DoD got rid of a large cultural barrier when the Total Force green identity card replaced the red reserve forces card, he noted.

"The reserve [forces] are on duty around the world, all the time," said Charles Cragin, principal deputy undersecretary of defense for personnel and readiness. "When I go to Bosnia and meet with the troops, you can't tell the difference between active and reserve [component service members]. They are there to do a job, and all of them do it well.

"In the field, active duty [personnel] recognize that without the reserves, the military could not accomplish its missions," he said.

Cragin said the fiscal environment soured relations between the active and reserve components. In a time of smaller budgets, reserve leaders thought their concerns were ignored by active duty leaders, he said. Getting reserve leaders into the budgeting process early has helped alleviate these fears. The Cohen memo also pledged "to provide the resources needed to accomplish assigned missions."

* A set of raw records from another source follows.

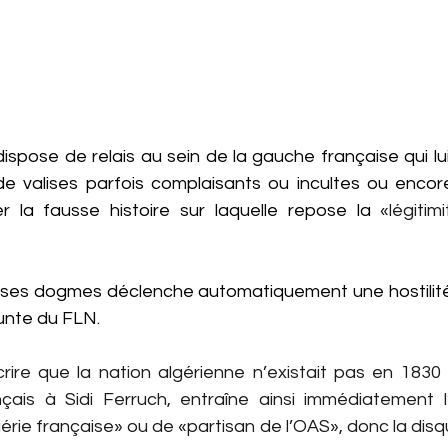
ispose de relais au sein de la gauche française qui lu
de valises parfois complaisants ou incultes ou encore 
r la fausse histoire sur laquelle repose la 
«légitim
e ses dogmes déclenche automatiquement une hostilité 
unte du FLN. 
ire que la nation algérienne n’existait pas en 1830 q
ais à Sidi Ferruch, entraîne ainsi immédiatement l
érie française» ou de «partisan de l’OAS», donc la disqua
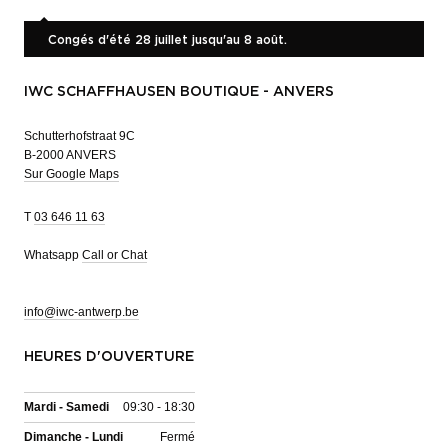
Congés d'été 28 juillet jusqu'au 8 août.
IWC SCHAFFHAUSEN BOUTIQUE - ANVERS
Schutterhofstraat 9C
B-2000 ANVERS
Sur Google Maps
T
03 646 11 63
Whatsapp
Call or Chat
info@iwc-antwerp.be
HEURES D'OUVERTURE
Mardi - Samedi
09:30 - 18:30
Dimanche - Lundi
Fermé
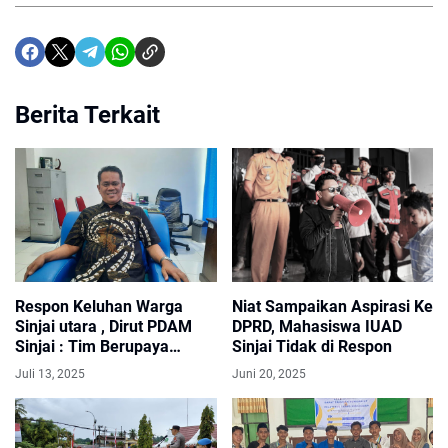
Berita Terkait
Respon Keluhan Warga
Niat Sampaikan Aspirasi Ke
Sinjai utara , Dirut PDAM
DPRD, Mahasiswa IUAD
Sinjai : Tim Berupaya
Sinjai Tidak di Respon
Lakukan Perbaikan Pipa
Juli 13, 2025
Juni 20, 2025
Bocor Secepatnya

"But this is not 'solved'," Cragin said. "This is a process we have to manage every day. The [Cohen] memo recognizes this and calls on all leaders to take ownership of the Total Force."

Hamre thanked all those involved for their contributions. "You were willing to say, 'I put on this uniform to do something bigger than win tactical battles within the 'Beltway'," he said. "I did this to protect and defend the Constitution of the United States."